DreamMachine wrote: ↑
January 6th, 2026, 19:01
Kalarion wrote: ↑
January 5th, 2026, 15:15I tend to agree on the whole that dev studios are primarily motivated by messaging and evangelism, but don't discount the constraints pure economics and outside, possibly hostile (even if theoretically aligned ideologically) observation places on their development work.
That it's about money constraints doesn't make any sense to me at all. What's a few lines when you are building an entire interactive fictional world from scratch? Show me a game from 10-15 years ago where they did this and I will reevaluate my position.
Furthermore, in Hogwarts Legacy they were able to put in different lines according to which House you belong to. If we follow your reasoning then this would have been too cost prohibitive and somehow they would have found another way that's more effective. You have to be of the belief that distinguishing between 2 different genders is not important to begin with to be able to think that it is not a necessary part of your game. They're not putting in body types instead of genders because of money are they?
Also, in Atomfall your player character is a MAN, there is no gender/body type selection available, and yet everyone is calling you "they".
I think you may underestimate the amount of social engineering that is going on through media. So I respectfully disagree. They're doing this primarily to be inclusive towards non-binary people, and as a consequence the whole English language is (d)evolving to become more gender neutral as well. It's happening already. Become comfortable with being called "they" everywhere you go.
The main issue is that you are conflating "they don't think distinguishing between genders is important" with "social engineering". This is understandable only if you have been living under a rock for the last thirty years or so. These people
already grew up in a milieu where everyone ALREADY CALLS EVERYONE "they". That's just normal to them, they're not even overtly thinking about it. To them, gender is cosmetic, not a character choice by the player that needs to be specifically addressed; making extra lines about the player's "important" character creation choices feels like reactivity to them, which is good, but recording lines twice to say he or she — although do keep in mind that the different lines they make for character creation choices like Hogplace house generally don't
double the number of lines outright — seems pointless to them because calling everyone "they" is 'already a universal solution everyone normally does' in their world.
I hate it, people don't talk like that where I'm from, but you're completely failing to understand that California dialect is its own thing that has existed for over a generation now. There's no need to socially engineer it; to them, it's already the default and anyone who complains must be just a Nazi being petty and pretending "everyone" doesn't already say it.

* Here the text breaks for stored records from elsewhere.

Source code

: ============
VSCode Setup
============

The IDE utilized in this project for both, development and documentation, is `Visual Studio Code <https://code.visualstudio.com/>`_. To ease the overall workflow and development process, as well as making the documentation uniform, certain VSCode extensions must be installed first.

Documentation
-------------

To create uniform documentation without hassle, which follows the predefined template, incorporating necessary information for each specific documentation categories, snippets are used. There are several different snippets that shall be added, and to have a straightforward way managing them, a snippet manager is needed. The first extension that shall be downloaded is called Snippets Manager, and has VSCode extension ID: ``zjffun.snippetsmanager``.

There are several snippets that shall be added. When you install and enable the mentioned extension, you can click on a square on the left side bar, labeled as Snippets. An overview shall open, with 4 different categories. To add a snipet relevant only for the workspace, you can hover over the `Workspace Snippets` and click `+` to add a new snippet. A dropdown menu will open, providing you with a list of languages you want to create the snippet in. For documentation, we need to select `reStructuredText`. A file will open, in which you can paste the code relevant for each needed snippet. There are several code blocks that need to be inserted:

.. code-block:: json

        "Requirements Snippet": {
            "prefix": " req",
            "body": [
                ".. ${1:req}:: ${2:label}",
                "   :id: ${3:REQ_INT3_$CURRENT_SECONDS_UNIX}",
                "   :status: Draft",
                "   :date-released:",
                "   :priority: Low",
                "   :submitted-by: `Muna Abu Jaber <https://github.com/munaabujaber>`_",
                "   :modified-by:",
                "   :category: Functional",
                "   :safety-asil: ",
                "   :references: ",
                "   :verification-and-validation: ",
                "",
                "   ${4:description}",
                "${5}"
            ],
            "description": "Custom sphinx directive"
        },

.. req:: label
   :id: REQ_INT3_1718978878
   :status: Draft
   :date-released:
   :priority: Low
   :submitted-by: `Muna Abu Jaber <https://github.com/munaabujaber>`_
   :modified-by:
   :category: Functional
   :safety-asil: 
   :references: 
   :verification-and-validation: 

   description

By the way, you want "a game from 10-15 years ago where they did this"? 2007's
Portal has a fixed protagonist and the only other character talks to you directly anyway, so it doesn't have third-person pronouns in the
game... but the developer commentary, I called this out in another thread a bit ago, always refers to the player as "they", and in the 2011 sequel they even specifically made a commentary 'node' (that is, a thing you interact with to read the commentary)
JUST to pat themselves on the back for this. Apparently — according to that node — some earlier game had used "he", probably in Half-Life or something (where the PC is actually male so it makes sense!) but they insist that even by that time they were already using "they" in 'normal' everyday conversation. And I believe that, based on my experience with *******.